ISO was administered in a dose of 85 mg/kg body weight (b.w.) subcutaneously for two successive days in the experimental groups, resulting in myocardial toxicity as evinced by alterations in cardiac biomarkers. Myocardial infarction (MI) is a severe disorder that can occur with extraordinary dosages or abrupt discontinuation of beta-blocker medication. The dignified considerations included cardiac glutathione (GSH), catalase (CAT), malondialdehyde (MDA), total nitrite/nitrate (NOx), and serum cardiac biomarkers: creatine kinase-MB (CK-MB), lactate dehydrogenase (LDH), alanine transaminase (ALT), and alkaline phosphatase (ALK-P).

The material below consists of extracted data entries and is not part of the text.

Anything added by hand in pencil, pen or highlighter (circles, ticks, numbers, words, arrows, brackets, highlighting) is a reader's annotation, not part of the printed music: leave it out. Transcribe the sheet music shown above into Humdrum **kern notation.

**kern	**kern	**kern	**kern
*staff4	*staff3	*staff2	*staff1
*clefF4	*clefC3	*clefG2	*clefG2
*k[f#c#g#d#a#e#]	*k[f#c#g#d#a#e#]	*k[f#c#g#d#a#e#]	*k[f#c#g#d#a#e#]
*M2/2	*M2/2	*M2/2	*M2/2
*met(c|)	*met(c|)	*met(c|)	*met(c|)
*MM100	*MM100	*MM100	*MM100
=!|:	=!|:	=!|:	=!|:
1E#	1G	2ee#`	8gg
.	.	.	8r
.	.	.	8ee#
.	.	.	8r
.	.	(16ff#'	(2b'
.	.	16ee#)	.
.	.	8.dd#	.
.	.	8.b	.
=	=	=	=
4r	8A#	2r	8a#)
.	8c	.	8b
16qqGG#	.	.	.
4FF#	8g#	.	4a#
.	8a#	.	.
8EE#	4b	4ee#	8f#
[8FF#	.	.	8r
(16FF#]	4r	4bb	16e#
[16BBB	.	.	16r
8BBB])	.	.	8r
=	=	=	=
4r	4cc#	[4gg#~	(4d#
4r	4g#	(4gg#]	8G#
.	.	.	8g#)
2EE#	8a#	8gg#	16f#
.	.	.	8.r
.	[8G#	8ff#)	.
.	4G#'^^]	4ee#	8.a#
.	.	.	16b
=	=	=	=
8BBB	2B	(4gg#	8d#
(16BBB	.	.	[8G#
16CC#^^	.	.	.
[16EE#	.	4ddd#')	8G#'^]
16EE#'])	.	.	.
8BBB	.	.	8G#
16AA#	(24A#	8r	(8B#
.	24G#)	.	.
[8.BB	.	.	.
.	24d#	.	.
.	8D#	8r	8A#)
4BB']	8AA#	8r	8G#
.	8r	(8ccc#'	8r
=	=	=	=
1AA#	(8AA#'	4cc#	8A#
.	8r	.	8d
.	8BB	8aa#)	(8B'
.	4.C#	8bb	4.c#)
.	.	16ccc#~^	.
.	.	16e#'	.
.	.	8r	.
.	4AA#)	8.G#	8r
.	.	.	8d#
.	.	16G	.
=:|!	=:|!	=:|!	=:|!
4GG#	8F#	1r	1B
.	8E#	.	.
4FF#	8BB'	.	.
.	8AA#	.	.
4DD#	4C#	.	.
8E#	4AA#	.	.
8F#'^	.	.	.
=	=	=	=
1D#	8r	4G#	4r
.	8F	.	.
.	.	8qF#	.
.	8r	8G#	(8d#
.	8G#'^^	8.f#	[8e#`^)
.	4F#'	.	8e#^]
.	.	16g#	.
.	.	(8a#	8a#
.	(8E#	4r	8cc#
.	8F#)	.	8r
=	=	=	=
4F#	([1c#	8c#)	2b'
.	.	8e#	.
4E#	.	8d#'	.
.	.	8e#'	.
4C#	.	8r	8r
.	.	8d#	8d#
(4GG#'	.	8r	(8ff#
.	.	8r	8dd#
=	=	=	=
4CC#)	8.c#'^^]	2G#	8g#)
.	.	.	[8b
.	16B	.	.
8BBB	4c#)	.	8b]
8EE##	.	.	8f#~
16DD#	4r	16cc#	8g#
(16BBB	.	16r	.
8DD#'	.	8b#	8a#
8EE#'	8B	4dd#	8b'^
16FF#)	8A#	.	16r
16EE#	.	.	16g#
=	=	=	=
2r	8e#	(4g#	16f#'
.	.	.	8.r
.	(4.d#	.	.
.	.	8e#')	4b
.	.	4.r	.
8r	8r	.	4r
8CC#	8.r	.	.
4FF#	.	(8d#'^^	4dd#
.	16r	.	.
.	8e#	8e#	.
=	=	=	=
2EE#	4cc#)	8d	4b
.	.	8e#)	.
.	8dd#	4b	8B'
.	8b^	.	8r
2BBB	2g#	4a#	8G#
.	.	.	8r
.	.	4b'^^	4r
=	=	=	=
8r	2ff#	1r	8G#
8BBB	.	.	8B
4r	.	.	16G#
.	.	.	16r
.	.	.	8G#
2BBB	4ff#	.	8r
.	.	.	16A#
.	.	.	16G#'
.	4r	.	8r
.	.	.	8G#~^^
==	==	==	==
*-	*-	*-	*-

Also, tumor necrosis factor-alpha (TNF-α), interleukin-1β (IL-1β), heme oxygenase-1 (HO-1), nuclear factor (erythroid-derived 2)-like 2 (Nrf2), toll-like receptor 4 (TLR4), and caspase-3 activity were also assessed. Also, histopathological consideration was premeditated.

Results

Niosomal suspension of aloenin significantly inhibits oxidative stress, inflammation, and apoptosis by modulating Nrf2/HO-1/TLR4/caspase-3 signaling pathway, which exerts a positive ameliorative effect on ISO-induced MI. The histological alterations reinforced the above conclusion.

Conclusion

The findings suggest that niosomal aloenin offers meaningful protection against ISO-induced myocardial injury.